Data listing:
┄┄┄┄┄┄
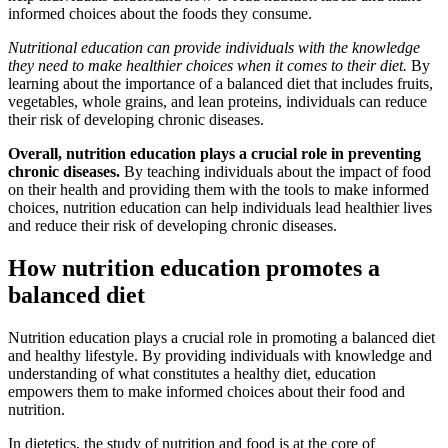
informed choices about the foods they consume.
Nutritional education can provide individuals with the knowledge
they need to make healthier choices when it comes to their diet.
By
learning about the importance of a balanced diet that includes fruits,
vegetables, whole grains, and lean proteins, individuals can reduce
their risk of developing chronic diseases.
Overall, nutrition education plays a crucial role in preventing
chronic diseases.
By teaching individuals about the impact of food
on their health and providing them with the tools to make informed
choices, nutrition education can help individuals lead healthier lives
and reduce their risk of developing chronic diseases.
How nutrition education promotes a
balanced diet
Nutrition education plays a crucial role in promoting a balanced diet
and healthy lifestyle. By providing individuals with knowledge and
understanding of what constitutes a healthy diet, education
empowers them to make informed choices about their food and
nutrition.
In dietetics, the study of nutrition and food is at the core of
┄┄┄┄┄┄
Exercise description: Only the text of the entries belongs in the answer, copied exactly; the pictures stay out.

Response to the task:
informed choices about the foods they consume.
Nutritional education can provide individuals with the knowledge
they need to make healthier choices when it comes to their diet.
By
learning about the importance of a balanced diet that includes fruits,
vegetables, whole grains, and lean proteins, individuals can reduce
their risk of developing chronic diseases.
Overall, nutrition education plays a crucial role in preventing
chronic diseases.
By teaching individuals about the impact of food
on their health and providing them with the tools to make informed
choices, nutrition education can help individuals lead healthier lives
and reduce their risk of developing chronic diseases.
How nutrition education promotes a
balanced diet
Nutrition education plays a crucial role in promoting a balanced diet
and healthy lifestyle. By providing individuals with knowledge and
understanding of what constitutes a healthy diet, education
empowers them to make informed choices about their food and
nutrition.
In dietetics, the study of nutrition and food is at the core of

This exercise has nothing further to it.